++++ Given records ++++
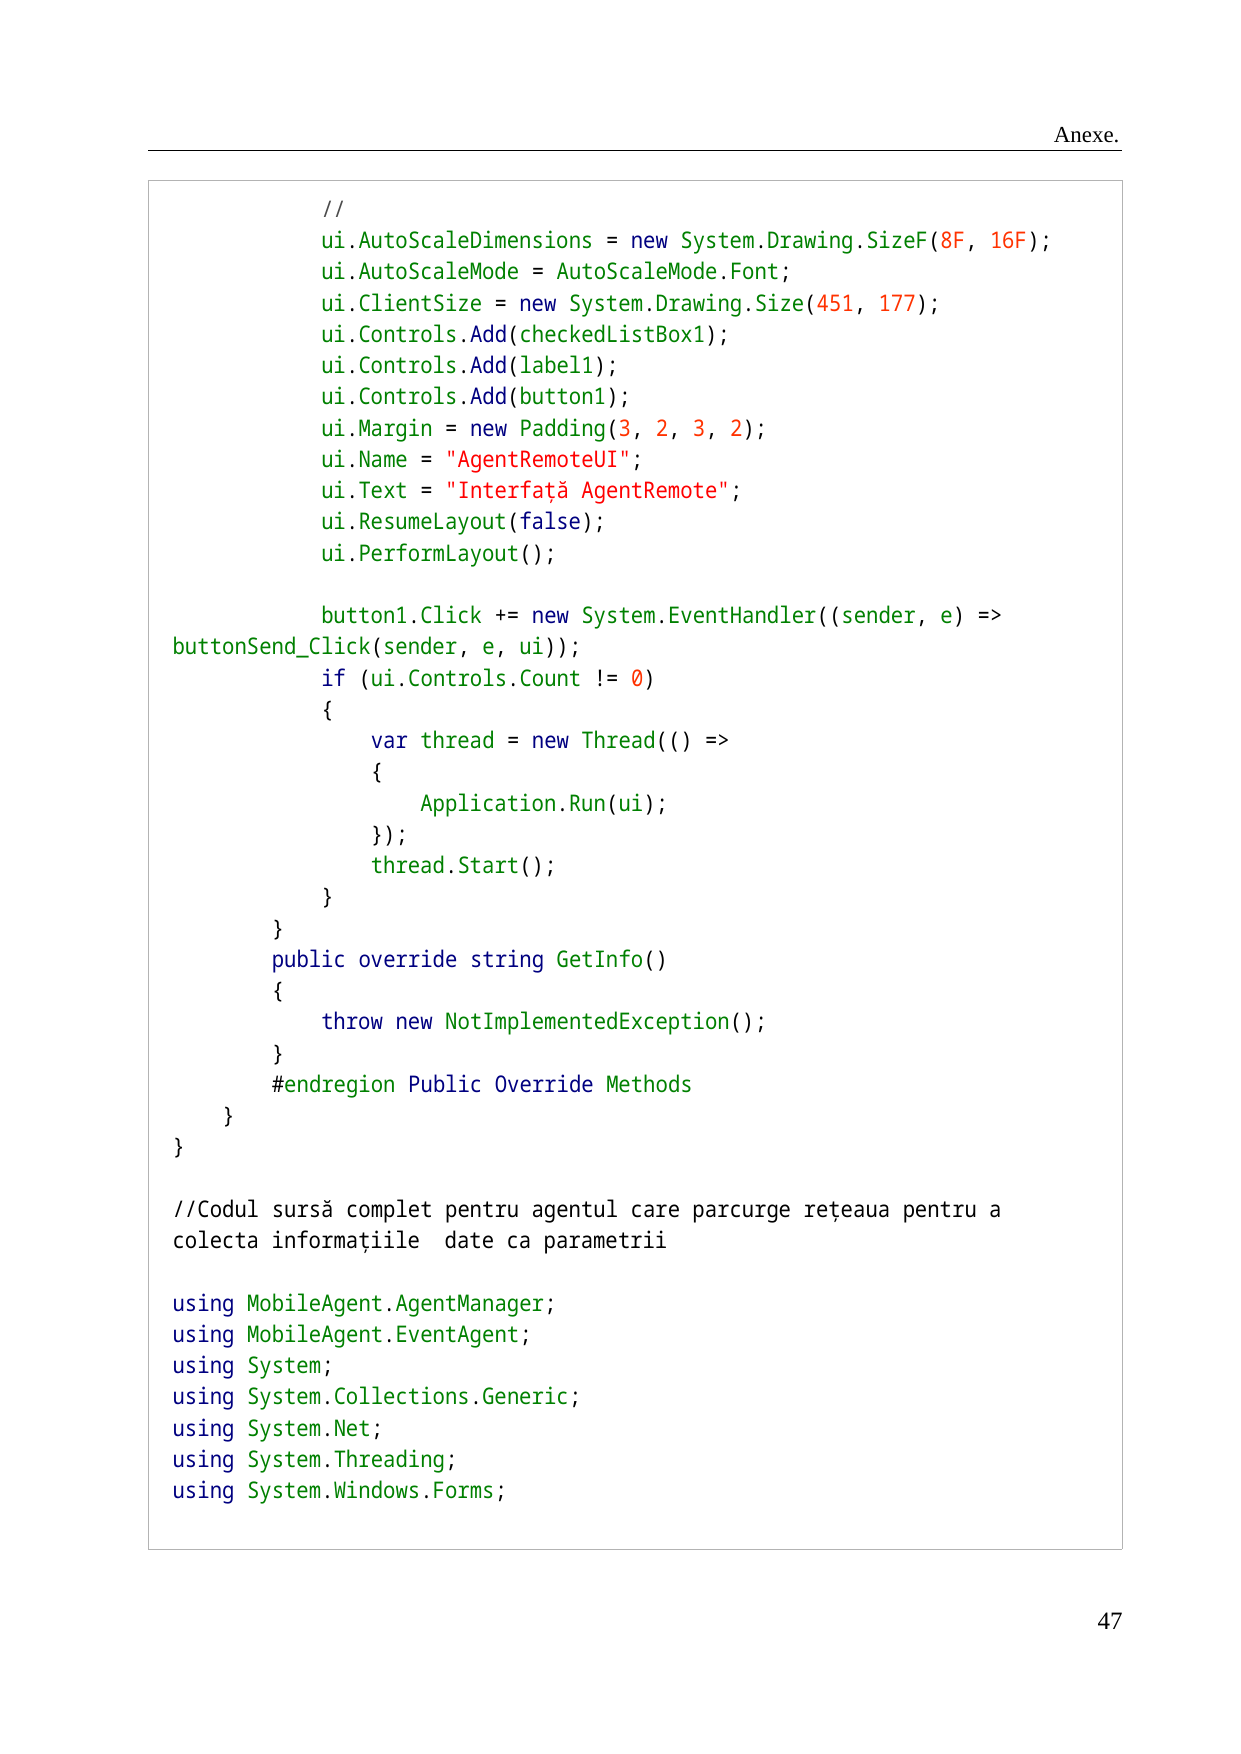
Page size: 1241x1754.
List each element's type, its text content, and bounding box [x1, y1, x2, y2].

text ui.ResumeLayout(false); [149, 493, 1122, 524]
text ui.Controls.Add(checkedListBox1); [149, 305, 1122, 336]
text } [149, 899, 1122, 930]
text using System.Threading; [149, 1430, 1122, 1461]
text var thread = new Thread(() => [149, 711, 1122, 743]
text ui.PerformLayout(); [149, 524, 1122, 568]
text if (ui.Controls.Count != 0) [149, 649, 1122, 680]
text ui.AutoScaleMode = AutoScaleMode.Font; [149, 243, 1122, 274]
text { [149, 680, 1122, 711]
text ui.ClientSize = new System.Drawing.Size(451, 177); [149, 274, 1122, 305]
text throw new NotImplementedException(); [149, 993, 1122, 1024]
text ui.Controls.Add(button1); [149, 368, 1122, 399]
text ui.Margin = new Padding(3, 2, 3, 2); [149, 399, 1122, 430]
text using System.Collections.Generic; [149, 1368, 1122, 1399]
text }); [149, 805, 1122, 836]
text ui.Text = "Interfață AgentRemote"; [149, 461, 1122, 493]
text button1.Click += new System.EventHandler((sender, e) => buttonSend_Click(sender, e, ui)); [149, 586, 1122, 649]
text #endregion Public Override Methods [149, 1055, 1122, 1086]
text ui.Name = "AgentRemoteUI"; [149, 430, 1122, 461]
text using System; [149, 1336, 1122, 1368]
text // [149, 181, 1122, 211]
text using System.Windows.Forms; [149, 1461, 1122, 1505]
text public override string GetInfo() [149, 930, 1122, 961]
text using MobileAgent.EventAgent; [149, 1305, 1122, 1336]
text } [149, 1086, 1122, 1118]
text { [149, 743, 1122, 774]
text } [149, 1118, 1122, 1161]
text { [149, 961, 1122, 993]
text using System.Net; [149, 1399, 1122, 1430]
text } [149, 1024, 1122, 1055]
text ui.Controls.Add(label1); [149, 336, 1122, 368]
text Application.Run(ui); [149, 774, 1122, 805]
text //Codul sursă complet pentru agentul care parcurge rețeaua pentru a colecta informațiile date ca parametrii [149, 1180, 1122, 1255]
text thread.Start(); [149, 836, 1122, 868]
text using MobileAgent.AgentManager; [149, 1274, 1122, 1305]
text } [149, 868, 1122, 899]
text ui.AutoScaleDimensions = new System.Drawing.SizeF(8F, 16F); [149, 211, 1122, 243]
++++
→ **Exercise prompt**
Reproduce every line of the items above word for word, and leave the pictures out of your answer.

→ **Exercise output**
Page size: 1241x1754.
List each element's type, its text content, and bounding box [x1, y1, x2, y2].

text ui.ResumeLayout(false); [149, 493, 1122, 524]
text ui.Controls.Add(checkedListBox1); [149, 305, 1122, 336]
text } [149, 899, 1122, 930]
text using System.Threading; [149, 1430, 1122, 1461]
text var thread = new Thread(() => [149, 711, 1122, 743]
text ui.PerformLayout(); [149, 524, 1122, 568]
text if (ui.Controls.Count != 0) [149, 649, 1122, 680]
text ui.AutoScaleMode = AutoScaleMode.Font; [149, 243, 1122, 274]
text { [149, 680, 1122, 711]
text ui.ClientSize = new System.Drawing.Size(451, 177); [149, 274, 1122, 305]
text throw new NotImplementedException(); [149, 993, 1122, 1024]
text ui.Controls.Add(button1); [149, 368, 1122, 399]
text ui.Margin = new Padding(3, 2, 3, 2); [149, 399, 1122, 430]
text using System.Collections.Generic; [149, 1368, 1122, 1399]
text }); [149, 805, 1122, 836]
text ui.Text = "Interfață AgentRemote"; [149, 461, 1122, 493]
text button1.Click += new System.EventHandler((sender, e) => buttonSend_Click(sender, e, ui)); [149, 586, 1122, 649]
text #endregion Public Override Methods [149, 1055, 1122, 1086]
text ui.Name = "AgentRemoteUI"; [149, 430, 1122, 461]
text using System; [149, 1336, 1122, 1368]
text // [149, 181, 1122, 211]
text using System.Windows.Forms; [149, 1461, 1122, 1505]
text public override string GetInfo() [149, 930, 1122, 961]
text using MobileAgent.EventAgent; [149, 1305, 1122, 1336]
text } [149, 1086, 1122, 1118]
text { [149, 743, 1122, 774]
text } [149, 1118, 1122, 1161]
text { [149, 961, 1122, 993]
text using System.Net; [149, 1399, 1122, 1430]
text } [149, 1024, 1122, 1055]
text ui.Controls.Add(label1); [149, 336, 1122, 368]
text Application.Run(ui); [149, 774, 1122, 805]
text //Codul sursă complet pentru agentul care parcurge rețeaua pentru a colecta informațiile date ca parametrii [149, 1180, 1122, 1255]
text thread.Start(); [149, 836, 1122, 868]
text using MobileAgent.AgentManager; [149, 1274, 1122, 1305]
text } [149, 868, 1122, 899]
text ui.AutoScaleDimensions = new System.Drawing.SizeF(8F, 16F); [149, 211, 1122, 243]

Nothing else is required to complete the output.